Mayor Joe Carollo denied any wrongdoing and said Warshaw's actions show the city manager was following through with threats to attack him.
"This mayor has not done anything illegal," Carollo said at a news conference late Wednesday. "Mr. Warshaw wants to hang on to power, no matter what."
Tensions between Warshaw and Carollo have flared since the April 22 federal raid to remove Elian Gonzalez from the home of his Miami relatives to return him to his Cuban father. The public tug-of-war between the two officials has sparked criticism that city government is out of control.
The mayor fired Warshaw for not dismissing Police Chief William O'Brien, who did not notify the mayor of plans for the raid. O'Brien has since resigned, and Warshaw has given Circuit Judge Philip Bloom documents alleging that his firing by Carollo violated the city's charter.
Bloom issued a temporary restraining order that barred Warshaw's firing for the time being. Carollo said attorneys would seek to overturn the order by the end of the week.
Last week, a member of the state's Oversight Board -- appointed by the governor in 1996 to oversee Miami's financial recovery from a $68 million budget shortfall -- wrote to Carollo and the City Commission with concerns over the loss of high-ranking officials like O'Brien and Warshaw.
"Already the Oversight Board has learned that certain financial rating agencies have expressed concern over what appears to be an imminent void in the city's professional management," wrote board member Maria Camila-Leiva. "These combined actions may serve to undermine Miami's continued financial recovery."
Meanwhile, Susan M. Ley, a Spanish-speaking social worker with 23 years experience and extensive work with children was chosen Wednesday to help monitor Elian Gonzalez while an appeals court weighs the 6-year-old Cuban boy's fate.
Ley and Paulina F. Kernberg, a child psychiatrist from Cornell University Medical College, will report on Elian every other week to the government and to the 11th U.S. Circuit Court of Appeals in Atlanta.
Elian is staying at the secluded Wye River Plantation on Maryland's Eastern Shore with his father, Juan Miguel, stepmother and 6-month-old half brother, Hianny.
Juan Miguel Gonzalez asked the court Monday to reject the asylum claims, saying in a brief filed by is lawyer that after a five-month legal tangle in the United States, Elian "craves the familiarity of his own bedroom" in Cuba.
The Miami relatives want Elian to be granted political asylum so that e can decide whether to go back to Cuba or stay in the U.S.
In March, a District Judge in Miami ruled that the court has no right to second guess the government on matters of asylum.
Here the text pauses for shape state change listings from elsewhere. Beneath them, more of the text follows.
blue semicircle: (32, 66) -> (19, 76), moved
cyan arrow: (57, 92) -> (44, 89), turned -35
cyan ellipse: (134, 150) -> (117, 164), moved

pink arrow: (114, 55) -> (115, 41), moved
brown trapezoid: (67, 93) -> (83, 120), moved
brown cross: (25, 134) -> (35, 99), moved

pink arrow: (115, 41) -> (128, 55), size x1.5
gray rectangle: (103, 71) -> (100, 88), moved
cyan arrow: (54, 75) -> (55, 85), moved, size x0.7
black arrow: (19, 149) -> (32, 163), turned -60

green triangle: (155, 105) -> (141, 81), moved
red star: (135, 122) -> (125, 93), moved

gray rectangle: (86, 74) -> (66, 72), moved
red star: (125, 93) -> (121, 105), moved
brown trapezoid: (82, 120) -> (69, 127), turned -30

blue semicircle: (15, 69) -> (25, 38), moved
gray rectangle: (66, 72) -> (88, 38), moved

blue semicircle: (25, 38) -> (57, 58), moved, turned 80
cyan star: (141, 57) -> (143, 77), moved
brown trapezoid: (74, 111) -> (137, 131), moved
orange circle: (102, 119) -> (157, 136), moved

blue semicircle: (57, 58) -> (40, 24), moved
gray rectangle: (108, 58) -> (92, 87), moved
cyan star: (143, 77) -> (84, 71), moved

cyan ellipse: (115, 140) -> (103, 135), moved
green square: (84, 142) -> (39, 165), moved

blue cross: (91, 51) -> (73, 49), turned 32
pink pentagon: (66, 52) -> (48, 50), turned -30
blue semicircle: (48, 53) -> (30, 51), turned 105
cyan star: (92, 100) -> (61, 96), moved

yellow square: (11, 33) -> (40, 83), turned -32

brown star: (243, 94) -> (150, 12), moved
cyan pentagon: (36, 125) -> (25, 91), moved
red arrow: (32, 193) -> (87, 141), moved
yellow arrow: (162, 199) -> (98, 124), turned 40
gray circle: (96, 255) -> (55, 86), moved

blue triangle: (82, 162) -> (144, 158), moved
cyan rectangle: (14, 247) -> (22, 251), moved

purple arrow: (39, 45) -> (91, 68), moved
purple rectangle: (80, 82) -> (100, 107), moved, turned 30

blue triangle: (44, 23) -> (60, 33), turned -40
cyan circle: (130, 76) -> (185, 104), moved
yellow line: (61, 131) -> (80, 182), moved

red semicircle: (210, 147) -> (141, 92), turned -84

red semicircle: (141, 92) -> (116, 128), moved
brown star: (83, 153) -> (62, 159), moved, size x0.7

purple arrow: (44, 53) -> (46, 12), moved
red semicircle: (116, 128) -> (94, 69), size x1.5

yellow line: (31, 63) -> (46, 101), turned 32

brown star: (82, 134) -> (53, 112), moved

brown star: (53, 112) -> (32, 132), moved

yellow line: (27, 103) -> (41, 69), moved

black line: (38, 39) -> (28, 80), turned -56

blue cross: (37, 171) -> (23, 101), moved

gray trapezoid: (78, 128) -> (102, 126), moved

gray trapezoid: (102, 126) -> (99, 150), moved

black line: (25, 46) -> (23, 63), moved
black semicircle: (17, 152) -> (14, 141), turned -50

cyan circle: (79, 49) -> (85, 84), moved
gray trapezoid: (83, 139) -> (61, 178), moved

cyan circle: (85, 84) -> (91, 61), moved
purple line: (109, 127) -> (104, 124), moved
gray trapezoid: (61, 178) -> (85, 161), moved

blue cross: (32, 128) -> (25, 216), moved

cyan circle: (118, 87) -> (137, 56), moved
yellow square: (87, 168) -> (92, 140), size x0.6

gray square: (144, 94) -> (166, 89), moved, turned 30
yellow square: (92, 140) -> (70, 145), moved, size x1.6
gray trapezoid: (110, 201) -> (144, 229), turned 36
The Miami relatives appealed the ruling to the Atlanta court.
The court and the government have ordered, and Juan Miguel Gonzalez has agreed, that Elian will not leave the United States until the 11th Circuit rules on the appeal by the Miami relatives. A hearing is set for May 11.
Attorneys for the boy's great-uncle in Miami, Lazaro Gonzalez, filed a 40-page brief Monday, arguing the Immigration and Naturalization Service subverted Elian's right to apply for asylum.
The government removed Elian from the Miami home of his great-uncle Lazaro Gonzalez on April 22 after the family defied orders to turn him over to his father, who came from Cuba to retrieve him.